June 14, 2005 • Posted in Economic Indicators

In the August 2004 update of their paper entitled “Real-Time Price Discovery in Stock, Bond and Foreign Exchange Markets”, Torben Andersen, Tim Bollerslev, Francis Diebold and Clara Vega investigate the real-time response of U.S., German and British stock, bond and foreign exchange markets to 25 types of U.S. macroeconomic news (such as GDP, PPI, CPI and unemployment rate). They employ actively traded futures as proxies for each of these markets. They measure the degree of surprise in macroeconomic announcements based on the survey-based expectations of market players.
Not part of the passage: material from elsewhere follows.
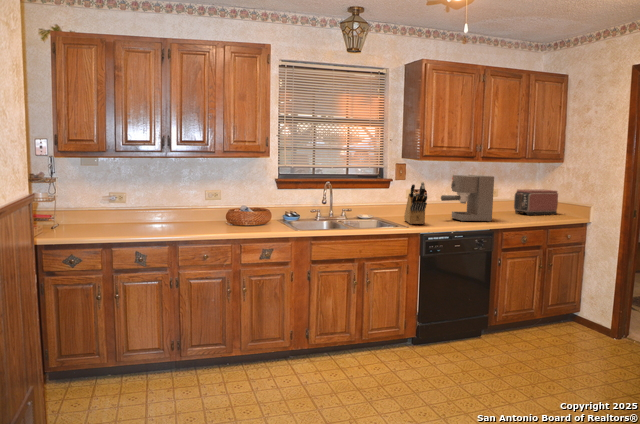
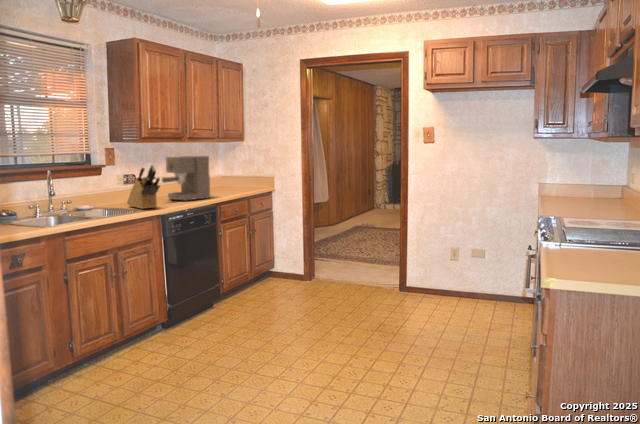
toaster: present [514,189,558,215] -> none [211,167,246,190]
Using data from various starting points in the 1990s through the end of 2002, they find that:

  • Macroeconomic news surprises do affect futures pricing, immediately for all practical purposes.
  • Stock markets react differently to the same news depending on the state of the economy, with bad news having a positive impact during expansions and the conventionally-expected negative impact during recessions.
  • Opposing “cash flow” and “discount rate” aspects of equity valuation may explain this inconsistency in the impact of macroeconomic news on stock markets. Good news improves cash flow prospects but indicates upward pressure on the discount rate. Bad news depresses cash flow prospects but indicates downward pressure on the discount rate. During recessions (expansions), the cash flow (discount rate) effect dominates. Averaging data across expansions and recessions tends to hide the effects of macroeconomic news on stock markets.
  • The impacts of good and bad macroeconomic news for bonds and currencies are stronger, more straightforward and more consistent than for stocks.

In summary, good (bad) macroeconomic news is bad (good) for broad stock indices during expansions and good (bad) during recessions.